While I do agree that we’ve had our embarrassments and that it doesn’t seem to be going away (Britney’s still procreating, there’s a new Hooter’s MasterCard, and both Teri Hatcher and Eva Longoria will soon be deemed “authors” along with “sexy,” “pretty,” and “way too thin”), there is a lot to be grateful for right now.

The “information overload” as it is now known is not simply an influx of useless data and trivial matters. Some of it is not only informative, but engaging.

Every day before I begin work, I read the headlines. Not just the daily newspaper headlines, but those of specialists – the internet, science, librarians, et al. I feel like I’ve learned more staying at home and working on the computer than I did all those years at the office. Some days, I feel overloaded, yes, but in a good way. Many times, the sexy man whom I love comes home and I unfurl a list of fascinating things I learned that day - poor guy!

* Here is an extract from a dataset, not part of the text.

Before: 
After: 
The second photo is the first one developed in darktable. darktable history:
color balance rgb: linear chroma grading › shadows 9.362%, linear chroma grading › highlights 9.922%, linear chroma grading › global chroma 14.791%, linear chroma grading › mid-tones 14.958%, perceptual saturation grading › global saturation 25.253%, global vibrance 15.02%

This can be a problem for someone like me, though - a writer. Sure, there is a plethora of information from which to extract an idea and write about, but there is so much that it can be overwhelming.

This week, I met a fellow writer for lunch and we talked about having various notebooks filled and yet, not enough time to either flesh out or research the idea (4 notebooks of varying sizes lay before me, and that’s just what I have brought out here at the kitchen table). That’s what people forget about – it’s not just sitting down and writing about it off the top of your head. Unless you are lucky to have a column (and I am lucky enough to have a couple), your ideas must be flush with other content, not just your own opinion.

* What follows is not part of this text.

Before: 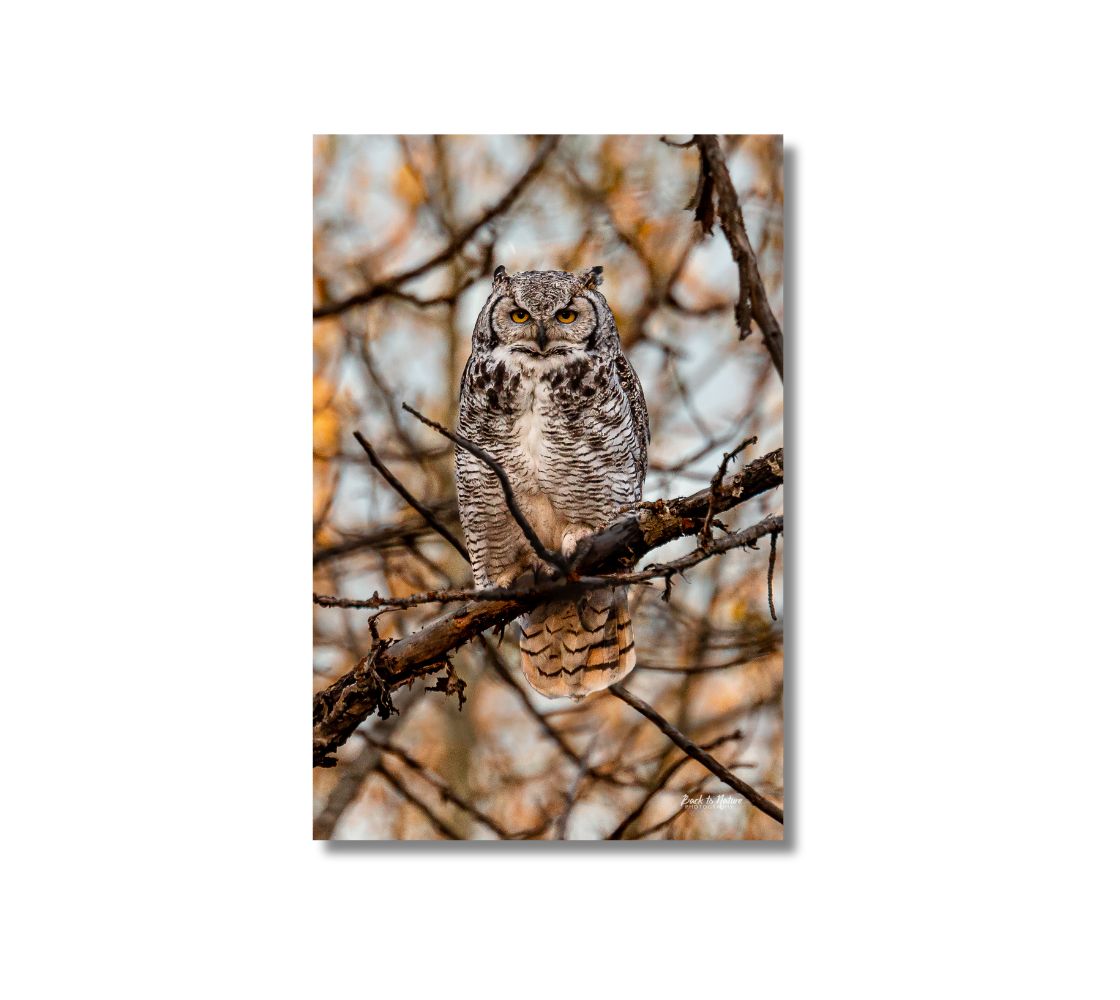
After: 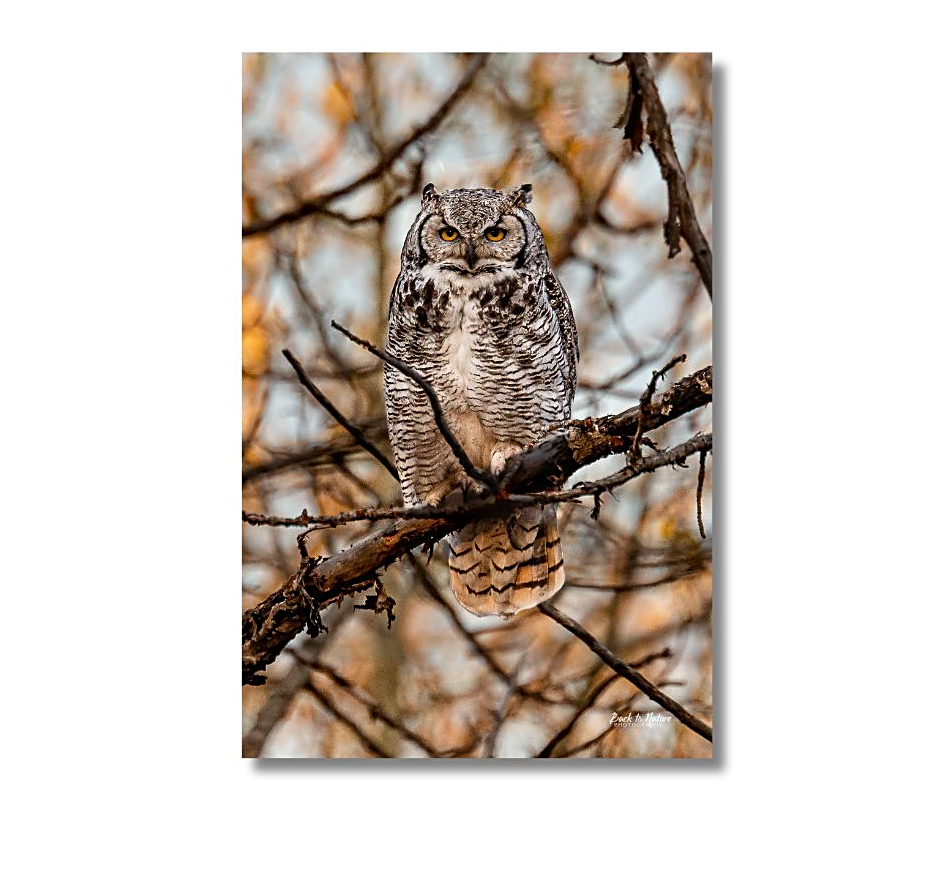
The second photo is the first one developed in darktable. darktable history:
crop: left 6.393%, top 8.245%, right 9.55%, bottom 3.748%
sharpen: on, module defaults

So, while everyone is complaining about their inboxes overflowing, having a nightstand full of books that they’ll never get to and generally moaning about the state of the world – 200 channels and nothing on – I continue to scour the globe for ideas and then write about them.


For me, this is the best time of our lives. Just look around and you’ll see. You may have to look past things like Dan Brown, So You Think You Can Dance? and this week’s top movies which included Nacho Libre, The Lake House, The Break-Up, and Garfield: A Tale of Two Kitties, but television that has you leaving in the middle of conversations like The Sopranos, The Wire and Entourage; books that you email your friends about (see previous blog for titles) and a world of information that will have us writing about, discoursing on and arguing about for the rest of our days.

To me, it doesn’t get any better than that.


So, moan all you want to about the digression of society. I'll be over there, lapping up the information of all of the good stuff because really, there is a ton of good stuff.

I guess you just have to be willing to see it.